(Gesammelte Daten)
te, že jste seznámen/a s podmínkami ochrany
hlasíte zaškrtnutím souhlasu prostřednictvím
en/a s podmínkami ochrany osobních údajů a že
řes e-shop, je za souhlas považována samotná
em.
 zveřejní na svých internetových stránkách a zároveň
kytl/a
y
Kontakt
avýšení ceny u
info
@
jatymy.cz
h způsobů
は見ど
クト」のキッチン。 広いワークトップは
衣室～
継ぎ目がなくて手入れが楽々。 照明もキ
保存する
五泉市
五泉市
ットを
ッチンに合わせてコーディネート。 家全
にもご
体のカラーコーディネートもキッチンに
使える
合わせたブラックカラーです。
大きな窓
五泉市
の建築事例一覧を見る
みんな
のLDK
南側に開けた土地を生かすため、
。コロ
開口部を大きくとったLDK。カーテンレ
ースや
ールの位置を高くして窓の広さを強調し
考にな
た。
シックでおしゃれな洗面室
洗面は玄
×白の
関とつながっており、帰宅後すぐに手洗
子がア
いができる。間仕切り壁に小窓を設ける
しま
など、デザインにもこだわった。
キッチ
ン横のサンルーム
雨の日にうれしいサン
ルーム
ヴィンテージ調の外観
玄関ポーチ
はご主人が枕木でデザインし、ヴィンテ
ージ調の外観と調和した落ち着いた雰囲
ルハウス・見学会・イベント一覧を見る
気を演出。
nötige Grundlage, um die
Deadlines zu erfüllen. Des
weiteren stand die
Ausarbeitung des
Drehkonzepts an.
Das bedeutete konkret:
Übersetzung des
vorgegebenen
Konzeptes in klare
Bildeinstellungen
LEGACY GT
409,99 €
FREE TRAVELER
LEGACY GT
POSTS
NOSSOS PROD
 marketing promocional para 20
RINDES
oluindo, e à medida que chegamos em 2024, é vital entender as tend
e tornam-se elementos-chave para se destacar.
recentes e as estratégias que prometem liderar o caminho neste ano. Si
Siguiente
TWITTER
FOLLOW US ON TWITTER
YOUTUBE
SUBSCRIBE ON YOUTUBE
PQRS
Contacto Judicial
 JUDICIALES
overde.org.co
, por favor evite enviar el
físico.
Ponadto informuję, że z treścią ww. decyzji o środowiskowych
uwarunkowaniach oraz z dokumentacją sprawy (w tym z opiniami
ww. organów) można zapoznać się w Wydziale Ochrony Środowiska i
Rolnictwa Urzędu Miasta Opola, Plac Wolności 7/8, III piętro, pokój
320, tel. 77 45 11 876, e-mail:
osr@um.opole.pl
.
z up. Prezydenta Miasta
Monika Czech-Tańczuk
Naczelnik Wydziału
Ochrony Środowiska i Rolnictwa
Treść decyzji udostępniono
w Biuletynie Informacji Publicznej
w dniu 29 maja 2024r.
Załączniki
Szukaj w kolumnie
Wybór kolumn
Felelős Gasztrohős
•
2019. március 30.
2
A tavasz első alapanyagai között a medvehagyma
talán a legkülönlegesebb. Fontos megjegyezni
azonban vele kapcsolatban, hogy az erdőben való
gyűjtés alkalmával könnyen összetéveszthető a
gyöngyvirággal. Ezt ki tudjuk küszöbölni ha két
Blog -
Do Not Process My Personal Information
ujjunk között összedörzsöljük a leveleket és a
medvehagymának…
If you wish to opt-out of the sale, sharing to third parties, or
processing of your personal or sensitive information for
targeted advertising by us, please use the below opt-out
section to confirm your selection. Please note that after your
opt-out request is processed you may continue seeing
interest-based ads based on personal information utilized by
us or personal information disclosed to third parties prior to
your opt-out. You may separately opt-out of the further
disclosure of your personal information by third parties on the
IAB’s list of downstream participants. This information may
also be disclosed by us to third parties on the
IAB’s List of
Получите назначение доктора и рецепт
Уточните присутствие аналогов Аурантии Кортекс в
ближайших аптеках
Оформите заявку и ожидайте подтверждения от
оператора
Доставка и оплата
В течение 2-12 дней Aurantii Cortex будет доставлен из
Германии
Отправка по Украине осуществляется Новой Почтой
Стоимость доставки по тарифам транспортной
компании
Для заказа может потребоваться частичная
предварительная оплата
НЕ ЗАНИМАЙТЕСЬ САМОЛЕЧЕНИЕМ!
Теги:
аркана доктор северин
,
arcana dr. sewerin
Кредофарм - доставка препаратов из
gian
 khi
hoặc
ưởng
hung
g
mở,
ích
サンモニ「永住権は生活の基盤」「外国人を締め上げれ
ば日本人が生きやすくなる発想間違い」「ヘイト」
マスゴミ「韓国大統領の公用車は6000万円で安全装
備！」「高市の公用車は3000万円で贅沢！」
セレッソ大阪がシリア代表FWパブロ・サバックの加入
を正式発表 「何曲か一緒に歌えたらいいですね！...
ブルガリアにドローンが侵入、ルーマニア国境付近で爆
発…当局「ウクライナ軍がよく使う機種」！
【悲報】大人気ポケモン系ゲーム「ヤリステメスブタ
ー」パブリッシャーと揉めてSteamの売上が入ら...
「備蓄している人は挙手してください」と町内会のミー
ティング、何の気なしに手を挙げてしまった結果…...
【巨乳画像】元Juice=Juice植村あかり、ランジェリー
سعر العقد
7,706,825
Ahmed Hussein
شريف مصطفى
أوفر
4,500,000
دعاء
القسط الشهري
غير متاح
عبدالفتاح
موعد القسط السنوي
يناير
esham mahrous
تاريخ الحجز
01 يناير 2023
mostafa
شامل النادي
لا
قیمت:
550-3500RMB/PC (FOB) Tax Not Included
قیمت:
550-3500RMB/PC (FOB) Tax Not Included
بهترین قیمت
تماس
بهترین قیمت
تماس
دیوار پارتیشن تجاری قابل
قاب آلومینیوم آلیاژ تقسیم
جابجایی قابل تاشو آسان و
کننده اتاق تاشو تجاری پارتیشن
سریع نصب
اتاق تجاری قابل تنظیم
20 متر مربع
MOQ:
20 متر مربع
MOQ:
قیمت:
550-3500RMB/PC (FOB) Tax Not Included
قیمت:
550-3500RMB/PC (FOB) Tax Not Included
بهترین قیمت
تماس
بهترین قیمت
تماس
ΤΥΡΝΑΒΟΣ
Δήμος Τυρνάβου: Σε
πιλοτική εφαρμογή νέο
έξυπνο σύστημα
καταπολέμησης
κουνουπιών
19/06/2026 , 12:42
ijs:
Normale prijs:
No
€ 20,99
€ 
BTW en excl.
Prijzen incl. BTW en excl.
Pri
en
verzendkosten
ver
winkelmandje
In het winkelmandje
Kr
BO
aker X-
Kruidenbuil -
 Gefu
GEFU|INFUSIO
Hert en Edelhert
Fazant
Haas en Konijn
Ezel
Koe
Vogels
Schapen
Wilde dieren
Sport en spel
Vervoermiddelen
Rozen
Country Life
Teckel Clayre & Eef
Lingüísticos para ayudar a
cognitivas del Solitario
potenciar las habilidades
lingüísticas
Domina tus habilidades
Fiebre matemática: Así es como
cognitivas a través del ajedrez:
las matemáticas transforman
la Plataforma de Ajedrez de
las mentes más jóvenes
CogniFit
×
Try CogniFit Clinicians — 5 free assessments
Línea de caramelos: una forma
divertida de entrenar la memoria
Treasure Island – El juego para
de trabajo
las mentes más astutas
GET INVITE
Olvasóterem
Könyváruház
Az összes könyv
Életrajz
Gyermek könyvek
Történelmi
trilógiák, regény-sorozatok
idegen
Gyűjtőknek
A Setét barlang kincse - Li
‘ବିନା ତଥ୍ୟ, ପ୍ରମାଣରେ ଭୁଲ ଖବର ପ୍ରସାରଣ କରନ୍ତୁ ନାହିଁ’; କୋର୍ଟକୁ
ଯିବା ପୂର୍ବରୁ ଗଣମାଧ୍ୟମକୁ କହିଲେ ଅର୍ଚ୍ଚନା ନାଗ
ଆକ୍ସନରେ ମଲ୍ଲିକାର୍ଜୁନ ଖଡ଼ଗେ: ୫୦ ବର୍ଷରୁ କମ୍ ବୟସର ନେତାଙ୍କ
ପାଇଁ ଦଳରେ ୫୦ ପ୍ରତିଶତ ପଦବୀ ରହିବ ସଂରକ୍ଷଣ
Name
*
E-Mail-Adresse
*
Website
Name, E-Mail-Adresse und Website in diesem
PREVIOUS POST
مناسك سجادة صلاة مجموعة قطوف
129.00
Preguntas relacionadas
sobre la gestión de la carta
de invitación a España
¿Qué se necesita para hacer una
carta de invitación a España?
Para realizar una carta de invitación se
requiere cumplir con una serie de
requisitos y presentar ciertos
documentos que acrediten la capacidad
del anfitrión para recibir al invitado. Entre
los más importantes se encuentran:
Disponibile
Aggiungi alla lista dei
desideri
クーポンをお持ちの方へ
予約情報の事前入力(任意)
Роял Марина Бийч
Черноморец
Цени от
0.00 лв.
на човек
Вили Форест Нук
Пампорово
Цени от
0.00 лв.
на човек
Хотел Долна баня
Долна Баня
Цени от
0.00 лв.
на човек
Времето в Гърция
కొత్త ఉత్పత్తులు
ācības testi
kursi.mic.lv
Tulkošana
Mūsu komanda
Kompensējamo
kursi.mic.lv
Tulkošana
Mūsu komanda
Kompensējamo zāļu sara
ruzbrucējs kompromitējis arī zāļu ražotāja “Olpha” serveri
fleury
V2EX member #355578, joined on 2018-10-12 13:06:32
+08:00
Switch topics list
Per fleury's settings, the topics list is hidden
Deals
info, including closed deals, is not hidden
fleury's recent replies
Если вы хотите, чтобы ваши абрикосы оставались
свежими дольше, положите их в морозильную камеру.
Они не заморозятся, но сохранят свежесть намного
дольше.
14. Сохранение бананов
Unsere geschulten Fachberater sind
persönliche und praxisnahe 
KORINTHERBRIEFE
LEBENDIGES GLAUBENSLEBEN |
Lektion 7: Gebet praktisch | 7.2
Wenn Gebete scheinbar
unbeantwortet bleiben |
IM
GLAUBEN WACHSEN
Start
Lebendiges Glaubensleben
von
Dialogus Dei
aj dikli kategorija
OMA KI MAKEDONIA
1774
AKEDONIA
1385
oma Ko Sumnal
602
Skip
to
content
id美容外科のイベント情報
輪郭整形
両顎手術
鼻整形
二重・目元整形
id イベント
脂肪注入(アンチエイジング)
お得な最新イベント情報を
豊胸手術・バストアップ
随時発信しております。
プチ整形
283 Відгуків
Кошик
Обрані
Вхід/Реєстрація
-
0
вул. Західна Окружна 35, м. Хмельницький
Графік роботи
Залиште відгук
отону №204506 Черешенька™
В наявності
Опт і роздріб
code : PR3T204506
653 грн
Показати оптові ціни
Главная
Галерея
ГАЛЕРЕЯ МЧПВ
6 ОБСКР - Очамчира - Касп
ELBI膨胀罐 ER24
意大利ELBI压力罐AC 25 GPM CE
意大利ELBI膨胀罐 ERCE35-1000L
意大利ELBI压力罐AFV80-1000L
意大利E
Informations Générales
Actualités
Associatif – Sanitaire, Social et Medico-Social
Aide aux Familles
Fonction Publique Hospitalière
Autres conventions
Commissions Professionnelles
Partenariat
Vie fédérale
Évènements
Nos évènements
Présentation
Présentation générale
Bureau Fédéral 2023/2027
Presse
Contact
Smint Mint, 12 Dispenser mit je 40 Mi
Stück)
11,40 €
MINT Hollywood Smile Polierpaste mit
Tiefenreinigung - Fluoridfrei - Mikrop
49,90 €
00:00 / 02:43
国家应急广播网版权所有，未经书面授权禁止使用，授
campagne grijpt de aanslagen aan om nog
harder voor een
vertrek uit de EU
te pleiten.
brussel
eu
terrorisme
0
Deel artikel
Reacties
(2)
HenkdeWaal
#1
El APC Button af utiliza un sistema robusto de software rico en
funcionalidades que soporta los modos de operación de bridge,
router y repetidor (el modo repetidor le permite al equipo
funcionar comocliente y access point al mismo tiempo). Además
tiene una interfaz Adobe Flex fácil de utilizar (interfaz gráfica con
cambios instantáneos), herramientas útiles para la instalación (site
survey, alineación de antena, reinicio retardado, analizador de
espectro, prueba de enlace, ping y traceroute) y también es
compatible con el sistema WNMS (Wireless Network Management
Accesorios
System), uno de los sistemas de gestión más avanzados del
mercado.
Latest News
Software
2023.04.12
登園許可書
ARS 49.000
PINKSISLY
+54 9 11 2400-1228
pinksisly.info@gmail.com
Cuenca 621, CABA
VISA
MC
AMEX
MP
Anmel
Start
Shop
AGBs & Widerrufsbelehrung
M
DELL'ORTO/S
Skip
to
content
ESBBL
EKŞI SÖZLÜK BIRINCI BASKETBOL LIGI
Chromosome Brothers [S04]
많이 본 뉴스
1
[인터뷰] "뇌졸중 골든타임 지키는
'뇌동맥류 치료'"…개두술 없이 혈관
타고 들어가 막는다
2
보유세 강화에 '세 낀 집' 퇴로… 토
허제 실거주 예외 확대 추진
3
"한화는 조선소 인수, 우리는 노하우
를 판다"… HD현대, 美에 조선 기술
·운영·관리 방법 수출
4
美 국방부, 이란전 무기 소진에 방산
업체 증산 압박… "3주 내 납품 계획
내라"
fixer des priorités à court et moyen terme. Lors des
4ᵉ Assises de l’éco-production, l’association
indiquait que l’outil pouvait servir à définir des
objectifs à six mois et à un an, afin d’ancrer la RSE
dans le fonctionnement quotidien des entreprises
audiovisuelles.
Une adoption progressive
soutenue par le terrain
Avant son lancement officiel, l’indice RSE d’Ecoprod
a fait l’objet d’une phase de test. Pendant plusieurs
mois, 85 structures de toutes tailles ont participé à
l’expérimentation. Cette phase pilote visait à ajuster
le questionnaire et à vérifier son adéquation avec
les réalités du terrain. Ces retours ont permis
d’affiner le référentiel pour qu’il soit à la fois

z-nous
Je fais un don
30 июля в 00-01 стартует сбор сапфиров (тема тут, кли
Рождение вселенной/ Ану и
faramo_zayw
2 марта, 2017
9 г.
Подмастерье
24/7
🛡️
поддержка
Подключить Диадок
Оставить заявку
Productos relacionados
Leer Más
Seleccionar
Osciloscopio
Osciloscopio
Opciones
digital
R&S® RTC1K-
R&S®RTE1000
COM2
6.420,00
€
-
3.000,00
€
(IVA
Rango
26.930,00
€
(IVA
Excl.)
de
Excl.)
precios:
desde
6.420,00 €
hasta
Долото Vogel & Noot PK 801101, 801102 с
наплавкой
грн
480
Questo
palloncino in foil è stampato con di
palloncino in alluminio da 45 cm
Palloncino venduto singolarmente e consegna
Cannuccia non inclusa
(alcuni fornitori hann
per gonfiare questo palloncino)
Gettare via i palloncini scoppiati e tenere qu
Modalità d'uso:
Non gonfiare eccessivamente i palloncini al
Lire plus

= Zur Aufgabe =
Welche Zeilen der Liste enthalten die Zeichenfolge „قابل“? Schreib jede dieser Zeilen vollständig ab.

= Antwort zur Übung =
دیوار پارتیشن تجاری قابل
جابجایی قابل تاشو آسان و
اتاق تجاری قابل تنظیم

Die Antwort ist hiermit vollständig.